Excerpted records:
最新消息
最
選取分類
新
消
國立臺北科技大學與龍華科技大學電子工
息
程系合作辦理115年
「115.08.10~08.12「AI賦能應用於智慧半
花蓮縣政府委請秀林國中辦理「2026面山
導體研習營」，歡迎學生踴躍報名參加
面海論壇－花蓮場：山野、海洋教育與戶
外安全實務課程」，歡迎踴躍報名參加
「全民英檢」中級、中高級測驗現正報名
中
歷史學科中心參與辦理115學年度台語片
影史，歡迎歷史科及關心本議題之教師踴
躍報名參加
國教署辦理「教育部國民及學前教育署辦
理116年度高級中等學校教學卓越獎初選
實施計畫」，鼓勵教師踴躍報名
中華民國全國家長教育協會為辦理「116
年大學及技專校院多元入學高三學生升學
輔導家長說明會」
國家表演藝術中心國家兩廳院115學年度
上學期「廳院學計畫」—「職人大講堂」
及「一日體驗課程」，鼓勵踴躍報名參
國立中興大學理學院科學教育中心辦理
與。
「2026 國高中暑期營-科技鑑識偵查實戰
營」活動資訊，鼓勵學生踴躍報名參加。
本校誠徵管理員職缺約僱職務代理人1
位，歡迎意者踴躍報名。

--

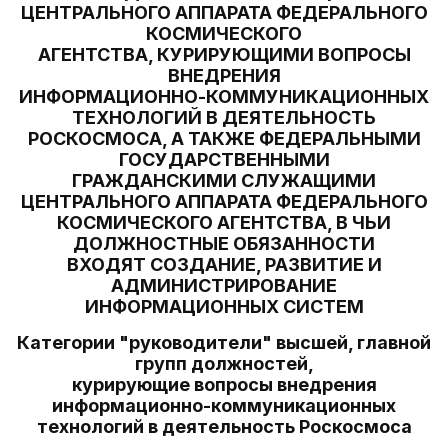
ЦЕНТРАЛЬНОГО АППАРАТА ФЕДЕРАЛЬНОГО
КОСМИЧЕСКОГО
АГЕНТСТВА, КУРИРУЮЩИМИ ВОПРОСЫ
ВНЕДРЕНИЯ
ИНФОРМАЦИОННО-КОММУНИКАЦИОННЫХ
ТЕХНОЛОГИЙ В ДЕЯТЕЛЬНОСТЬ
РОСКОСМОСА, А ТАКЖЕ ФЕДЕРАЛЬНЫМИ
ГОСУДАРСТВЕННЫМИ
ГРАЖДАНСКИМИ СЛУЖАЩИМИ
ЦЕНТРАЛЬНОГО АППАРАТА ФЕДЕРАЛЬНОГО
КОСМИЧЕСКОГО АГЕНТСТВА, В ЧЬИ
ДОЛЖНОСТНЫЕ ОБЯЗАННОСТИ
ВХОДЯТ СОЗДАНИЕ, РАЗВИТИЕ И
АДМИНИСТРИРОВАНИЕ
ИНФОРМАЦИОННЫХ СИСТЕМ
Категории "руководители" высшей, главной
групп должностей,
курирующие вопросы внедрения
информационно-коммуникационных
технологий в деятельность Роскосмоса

==

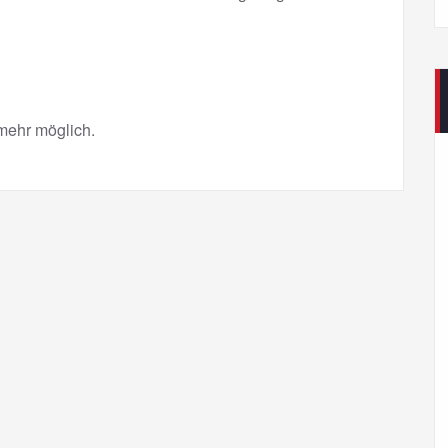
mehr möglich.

To do: Please give an exact copy of the lines above, beginning with the line containing "ГРАЖДАНСКИМИ СЛУЖАЩИМИ" and running through the line containing "технологий в деятельность Роскосмоса", and of no other lines.

Exercise result:
ГРАЖДАНСКИМИ СЛУЖАЩИМИ
ЦЕНТРАЛЬНОГО АППАРАТА ФЕДЕРАЛЬНОГО
КОСМИЧЕСКОГО АГЕНТСТВА, В ЧЬИ
ДОЛЖНОСТНЫЕ ОБЯЗАННОСТИ
ВХОДЯТ СОЗДАНИЕ, РАЗВИТИЕ И
АДМИНИСТРИРОВАНИЕ
ИНФОРМАЦИОННЫХ СИСТЕМ
Категории "руководители" высшей, главной
групп должностей,
курирующие вопросы внедрения
информационно-коммуникационных
технологий в деятельность Роскосмоса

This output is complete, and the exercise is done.